### Aangeleverd fragment
>>>
Deel dit artikel
-

Mobiel: Kansen te over op verdeelde markt

Aan de oppervlakte lijkt het mobiele landschap zich in een sneltreinvaart te ontwikkelen. Grote marktpartijen slaan dagelijks op de trom en steken hun loftrompet. Tijdens het eind februari gehouden Mobile World Congres in Barcelona werd duidelijk dat niet alles goud is wat er blinkt.

Operators zien al enige tijd een explosieve vraag naar mobiel internet. Het gebruik van platformen als Android en iOS schieten als een pijl omhoog en de consument downloadt inmiddels miljarden apps. Met grote dank aan de iPhone en de iPad. De groei gaat echter zo snel dat gevestigde partijen niet eens de tijd nemen om zich te bezinnen op een mobiele strategie. Dat geldt niet alleen voor mediabedrijven en adverteerders, maar ook voor banken, retailers en de mobiele operators zelf.

Handel
Niemand had vier jaar geleden kunnen vermoeden dat mobiele dragers vandaag de dag zo’n groot bereik zouden hebben. De helft van de Nederlanders heeft inmiddels een smartphone en in een miljoen huishoudens ligt een tabletcomputer. Dat zijn meestal iPads, maar tegen het einde van het jaar zullen de Androidtablets, mede vanwege hun lage instapprijs, ook een aanmerkelijke marktpositie innemen. De opkomst van het mobiele ecosysteem heeft een nieuw medium gecreëerd en de groei van een nieuwe sector gefaciliteerd: de app. Wereldwijd werken honderdduizenden mensen bij kleine en grote ondernemingen die zich dagelijks richten op advies, bouw of exploitatie van dergelijke mobiele diensten. En ook uitgevers en winkeliers merken dat: rond de vijf procent van al het webverkeer is afkomstig van apps op smartphones.
<<<
### Op te lossen
1/ Beantwoord over het artikel over de mobiele markt:
(a) In welke stad werd het Mobile World Congres gehouden?
(b) Welk deel van de Nederlanders heeft inmiddels een smartphone?
(c) Hoeveel procent van al het webverkeer is afkomstig van apps op smartphones?
2/ Neem uit het artikel over de mobiele markt letterlijk alles over, vanaf "Deel dit artikel" tot en met "wat er blinkt.".
Het materiaal hierna komt uit een andere bron dan het artikel.

### Aangeleverde gegevens
>>>
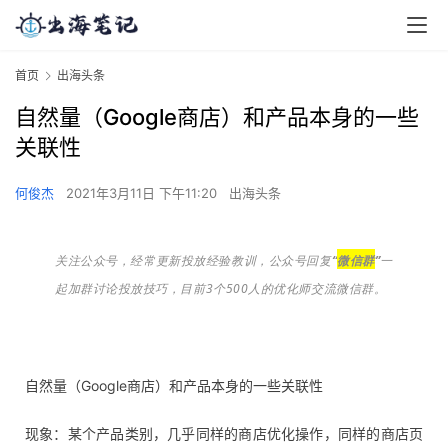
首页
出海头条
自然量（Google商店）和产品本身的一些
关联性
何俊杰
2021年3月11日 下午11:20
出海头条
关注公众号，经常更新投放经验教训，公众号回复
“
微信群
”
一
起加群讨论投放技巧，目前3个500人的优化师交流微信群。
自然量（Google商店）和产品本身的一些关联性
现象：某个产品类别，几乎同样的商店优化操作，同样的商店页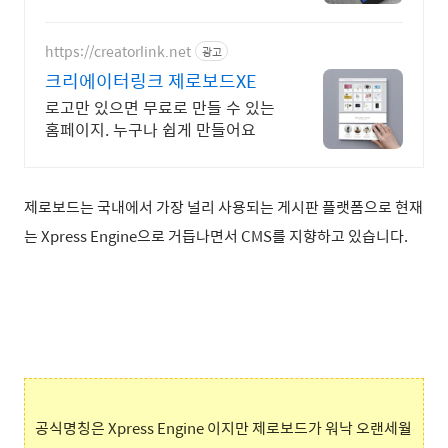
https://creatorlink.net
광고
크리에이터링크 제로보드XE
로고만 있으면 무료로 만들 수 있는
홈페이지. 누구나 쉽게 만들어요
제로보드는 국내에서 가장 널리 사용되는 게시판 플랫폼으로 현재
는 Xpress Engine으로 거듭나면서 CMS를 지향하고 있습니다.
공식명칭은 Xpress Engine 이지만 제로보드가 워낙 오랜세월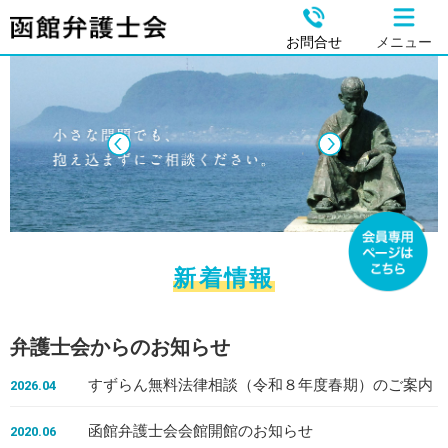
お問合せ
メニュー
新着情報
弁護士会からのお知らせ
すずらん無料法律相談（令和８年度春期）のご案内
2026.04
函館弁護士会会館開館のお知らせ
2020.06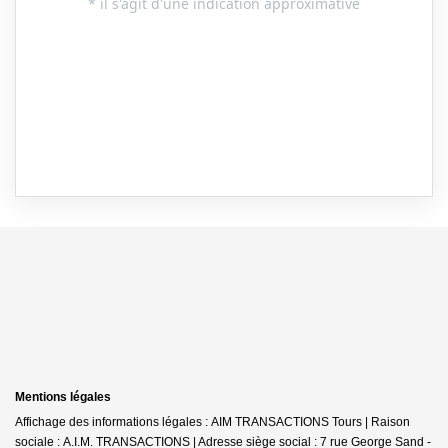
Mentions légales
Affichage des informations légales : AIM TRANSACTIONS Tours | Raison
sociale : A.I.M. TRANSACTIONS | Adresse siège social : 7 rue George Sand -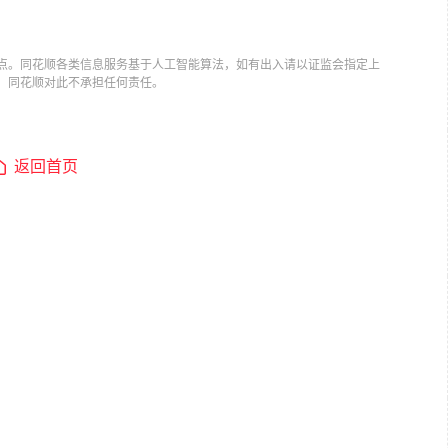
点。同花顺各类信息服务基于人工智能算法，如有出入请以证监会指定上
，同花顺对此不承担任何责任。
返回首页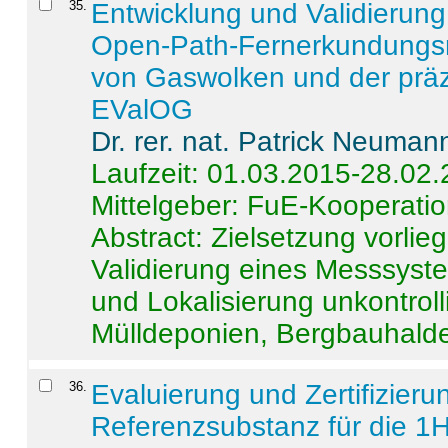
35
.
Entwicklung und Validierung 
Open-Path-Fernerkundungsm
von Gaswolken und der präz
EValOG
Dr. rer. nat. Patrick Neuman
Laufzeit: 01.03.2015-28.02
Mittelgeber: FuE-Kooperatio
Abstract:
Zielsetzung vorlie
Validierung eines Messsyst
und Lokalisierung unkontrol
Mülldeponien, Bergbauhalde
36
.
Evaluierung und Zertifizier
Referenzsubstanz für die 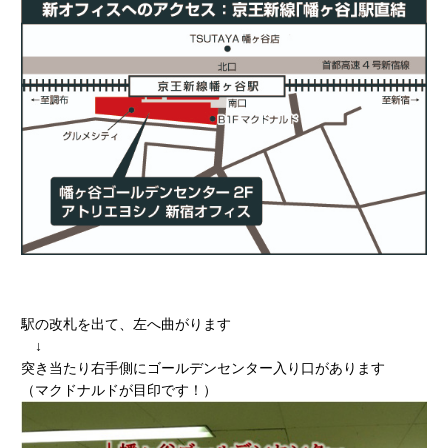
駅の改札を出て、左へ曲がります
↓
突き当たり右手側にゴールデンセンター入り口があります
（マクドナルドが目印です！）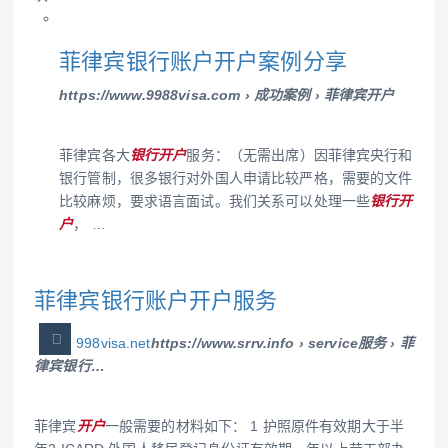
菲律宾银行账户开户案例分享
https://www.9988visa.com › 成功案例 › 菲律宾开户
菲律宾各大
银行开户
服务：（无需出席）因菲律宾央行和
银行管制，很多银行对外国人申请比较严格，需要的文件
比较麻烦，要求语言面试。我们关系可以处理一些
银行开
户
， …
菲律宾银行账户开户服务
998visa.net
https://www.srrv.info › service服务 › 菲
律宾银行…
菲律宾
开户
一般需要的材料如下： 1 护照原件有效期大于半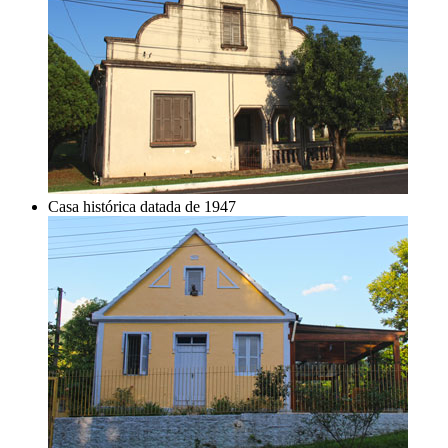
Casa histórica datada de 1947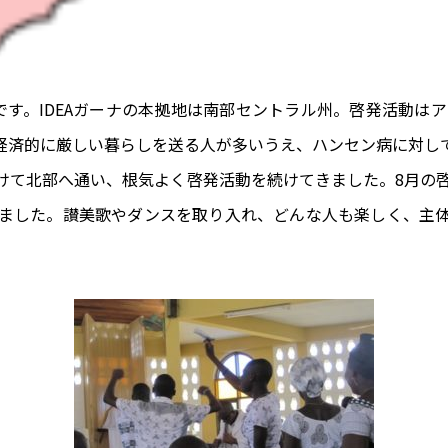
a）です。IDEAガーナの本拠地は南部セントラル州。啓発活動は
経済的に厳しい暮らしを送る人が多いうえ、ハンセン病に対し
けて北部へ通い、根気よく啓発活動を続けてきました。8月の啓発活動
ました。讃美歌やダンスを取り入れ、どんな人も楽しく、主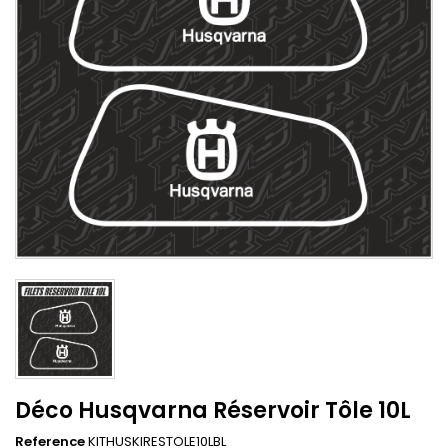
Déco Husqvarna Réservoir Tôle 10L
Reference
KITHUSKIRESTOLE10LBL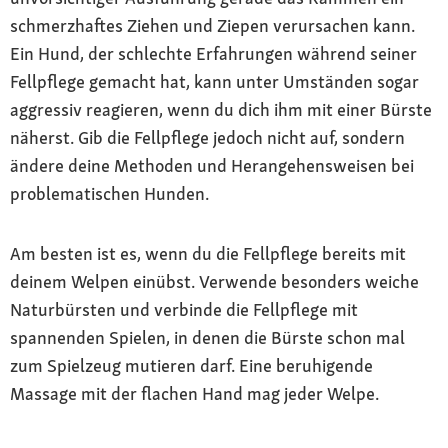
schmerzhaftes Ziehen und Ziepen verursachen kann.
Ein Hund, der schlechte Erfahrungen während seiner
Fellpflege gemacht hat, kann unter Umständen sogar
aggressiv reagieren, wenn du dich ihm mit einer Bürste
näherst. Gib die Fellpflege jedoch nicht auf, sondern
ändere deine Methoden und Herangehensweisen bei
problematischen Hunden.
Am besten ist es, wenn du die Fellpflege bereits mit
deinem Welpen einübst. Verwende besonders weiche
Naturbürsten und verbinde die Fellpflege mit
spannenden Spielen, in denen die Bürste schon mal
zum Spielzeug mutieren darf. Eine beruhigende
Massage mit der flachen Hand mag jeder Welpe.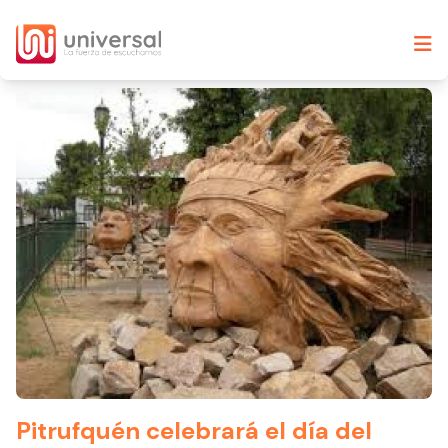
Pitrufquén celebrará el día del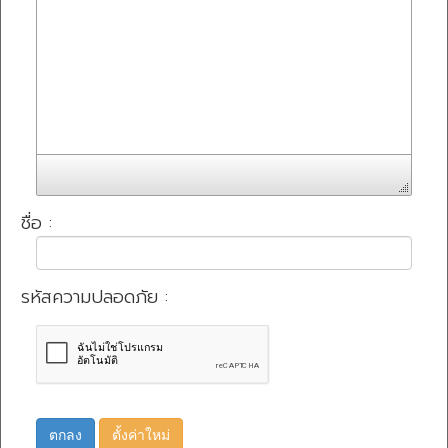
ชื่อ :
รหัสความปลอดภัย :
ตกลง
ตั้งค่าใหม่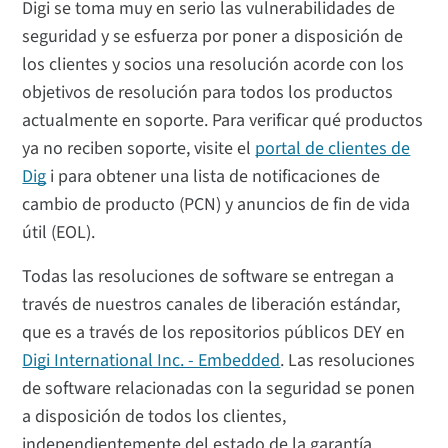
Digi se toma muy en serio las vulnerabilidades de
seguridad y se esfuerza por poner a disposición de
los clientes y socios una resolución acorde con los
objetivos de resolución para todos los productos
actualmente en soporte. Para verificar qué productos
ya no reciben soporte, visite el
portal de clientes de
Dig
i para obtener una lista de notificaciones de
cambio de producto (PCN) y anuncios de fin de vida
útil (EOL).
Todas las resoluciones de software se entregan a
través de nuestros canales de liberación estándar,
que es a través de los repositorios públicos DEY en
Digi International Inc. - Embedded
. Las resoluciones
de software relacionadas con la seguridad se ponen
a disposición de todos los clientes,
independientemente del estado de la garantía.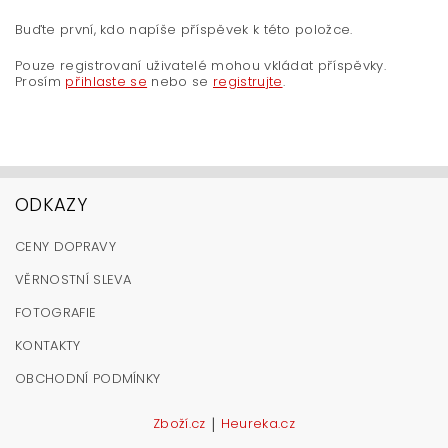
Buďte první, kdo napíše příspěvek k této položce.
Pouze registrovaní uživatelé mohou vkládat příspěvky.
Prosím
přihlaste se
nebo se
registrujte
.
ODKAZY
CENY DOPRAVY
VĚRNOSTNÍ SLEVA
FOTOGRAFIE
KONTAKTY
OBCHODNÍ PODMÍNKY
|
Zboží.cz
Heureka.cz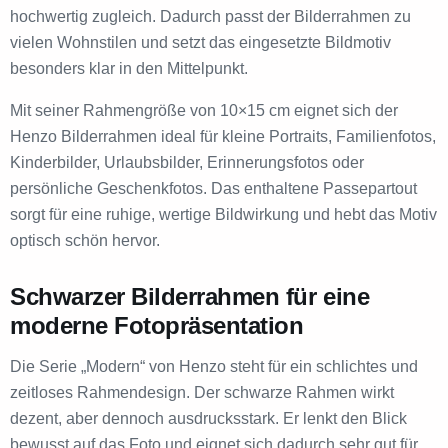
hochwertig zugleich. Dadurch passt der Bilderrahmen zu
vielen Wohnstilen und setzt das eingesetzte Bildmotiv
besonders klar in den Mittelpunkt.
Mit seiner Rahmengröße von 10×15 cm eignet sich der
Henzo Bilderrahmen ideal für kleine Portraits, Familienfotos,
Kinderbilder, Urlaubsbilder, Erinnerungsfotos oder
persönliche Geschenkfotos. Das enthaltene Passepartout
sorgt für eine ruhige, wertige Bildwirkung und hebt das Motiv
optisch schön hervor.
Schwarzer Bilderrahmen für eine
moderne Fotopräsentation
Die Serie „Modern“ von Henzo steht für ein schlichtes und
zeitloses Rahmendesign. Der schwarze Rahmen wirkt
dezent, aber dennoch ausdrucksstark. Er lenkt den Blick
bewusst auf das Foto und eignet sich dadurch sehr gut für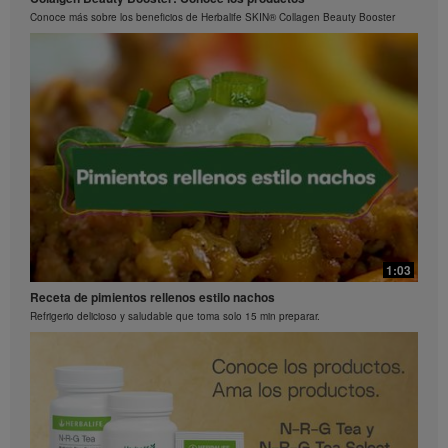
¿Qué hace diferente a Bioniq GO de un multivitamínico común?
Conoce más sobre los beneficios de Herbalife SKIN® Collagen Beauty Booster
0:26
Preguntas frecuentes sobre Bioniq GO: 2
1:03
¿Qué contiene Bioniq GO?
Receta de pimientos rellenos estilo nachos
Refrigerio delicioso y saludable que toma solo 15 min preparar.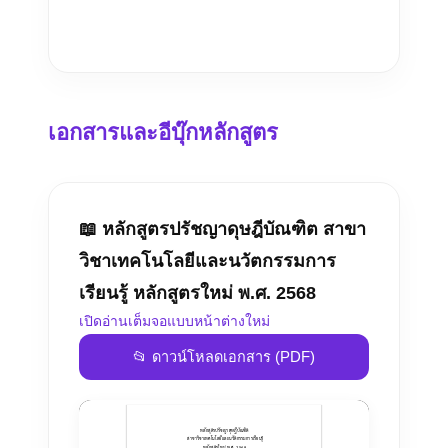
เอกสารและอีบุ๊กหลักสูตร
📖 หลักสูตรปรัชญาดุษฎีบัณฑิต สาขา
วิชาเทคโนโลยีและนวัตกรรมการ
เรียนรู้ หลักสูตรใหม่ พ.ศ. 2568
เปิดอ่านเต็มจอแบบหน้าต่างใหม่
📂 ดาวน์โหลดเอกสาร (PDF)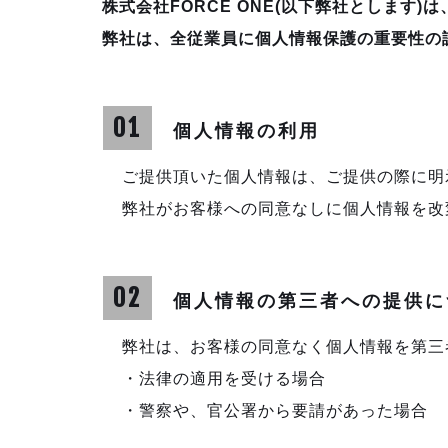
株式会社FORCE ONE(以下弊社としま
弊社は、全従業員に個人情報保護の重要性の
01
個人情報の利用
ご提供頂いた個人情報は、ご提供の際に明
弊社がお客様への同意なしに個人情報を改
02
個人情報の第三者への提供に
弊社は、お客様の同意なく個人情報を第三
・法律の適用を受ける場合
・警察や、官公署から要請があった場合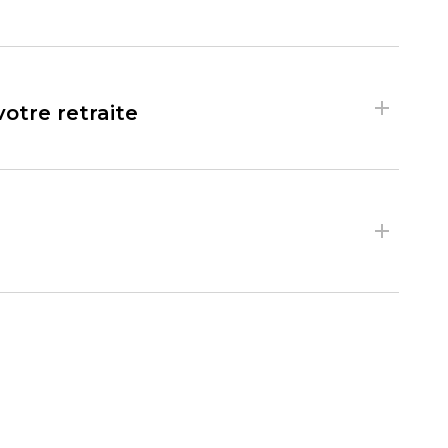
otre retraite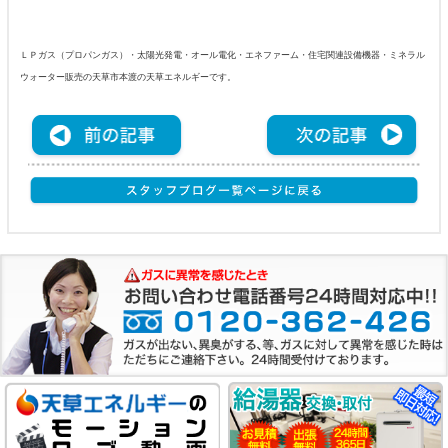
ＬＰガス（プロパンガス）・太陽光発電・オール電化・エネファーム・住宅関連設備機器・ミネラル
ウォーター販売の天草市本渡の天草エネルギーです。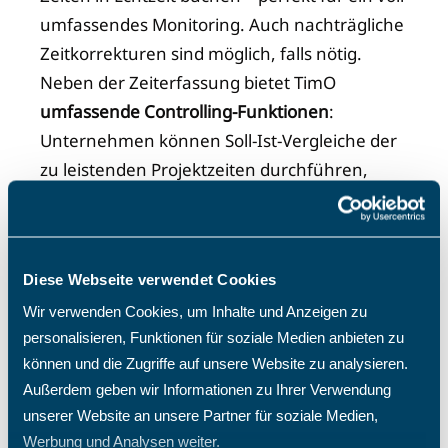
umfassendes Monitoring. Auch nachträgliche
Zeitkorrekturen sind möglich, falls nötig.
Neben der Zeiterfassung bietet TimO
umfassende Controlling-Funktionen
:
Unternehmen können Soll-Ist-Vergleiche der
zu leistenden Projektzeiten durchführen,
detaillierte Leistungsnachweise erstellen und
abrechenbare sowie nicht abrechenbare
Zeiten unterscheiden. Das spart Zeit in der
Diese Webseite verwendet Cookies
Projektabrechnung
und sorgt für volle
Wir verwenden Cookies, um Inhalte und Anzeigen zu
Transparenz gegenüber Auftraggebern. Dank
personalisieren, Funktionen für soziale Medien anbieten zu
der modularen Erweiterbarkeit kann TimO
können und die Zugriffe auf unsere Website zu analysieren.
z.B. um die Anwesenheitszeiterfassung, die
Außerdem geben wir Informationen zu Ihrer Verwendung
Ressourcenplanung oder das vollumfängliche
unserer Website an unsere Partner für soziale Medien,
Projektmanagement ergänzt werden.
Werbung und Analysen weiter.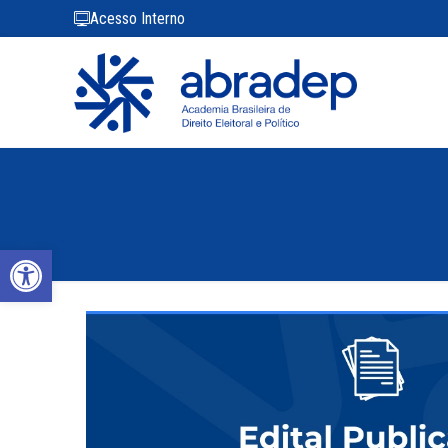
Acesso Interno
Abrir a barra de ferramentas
<<<
### Antwoorden per opdracht
1/
(a) Barcelona
(b) De helft
(c) Rond de vijf procent

2/
Deel dit artikel
-

Mobiel: Kansen te over op verdeelde markt

Aan de oppervlakte lijkt het mobiele landschap zich in een sneltreinvaart te ontwikkelen. Grote marktpartijen slaan dagelijks op de trom en steken hun loftrompet. Tijdens het eind februari gehouden Mobile World Congres in Barcelona werd duidelijk dat niet alles goud is wat er blinkt.